··· Given data

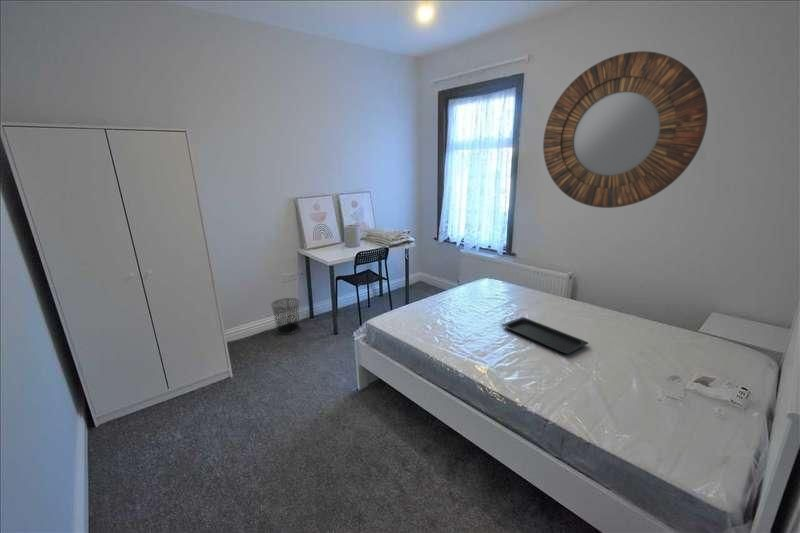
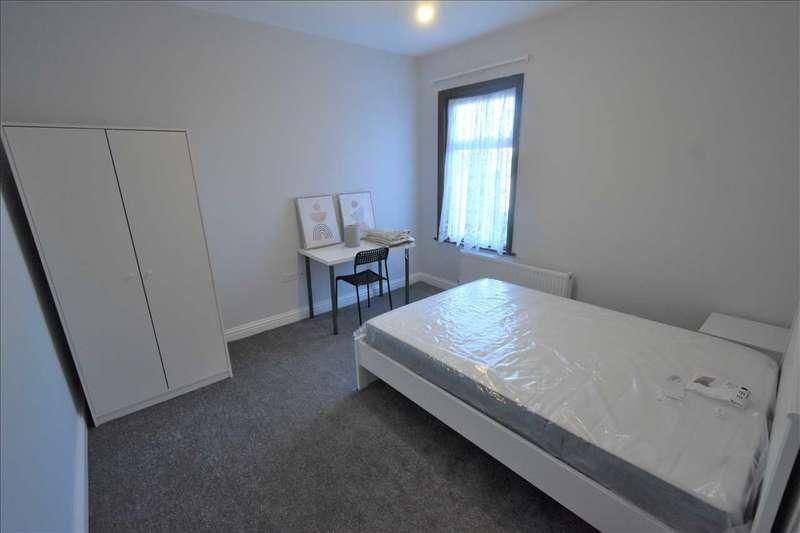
- serving tray [501,316,589,355]
- home mirror [542,50,709,209]
- waste bin [270,297,301,335]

······

* [What you have to do]
Every line of the listing is to be repeated exactly, and the pictures are to be dropped.

* [Finished task]
- serving tray [501,316,589,355]
- home mirror [542,50,709,209]
- waste bin [270,297,301,335]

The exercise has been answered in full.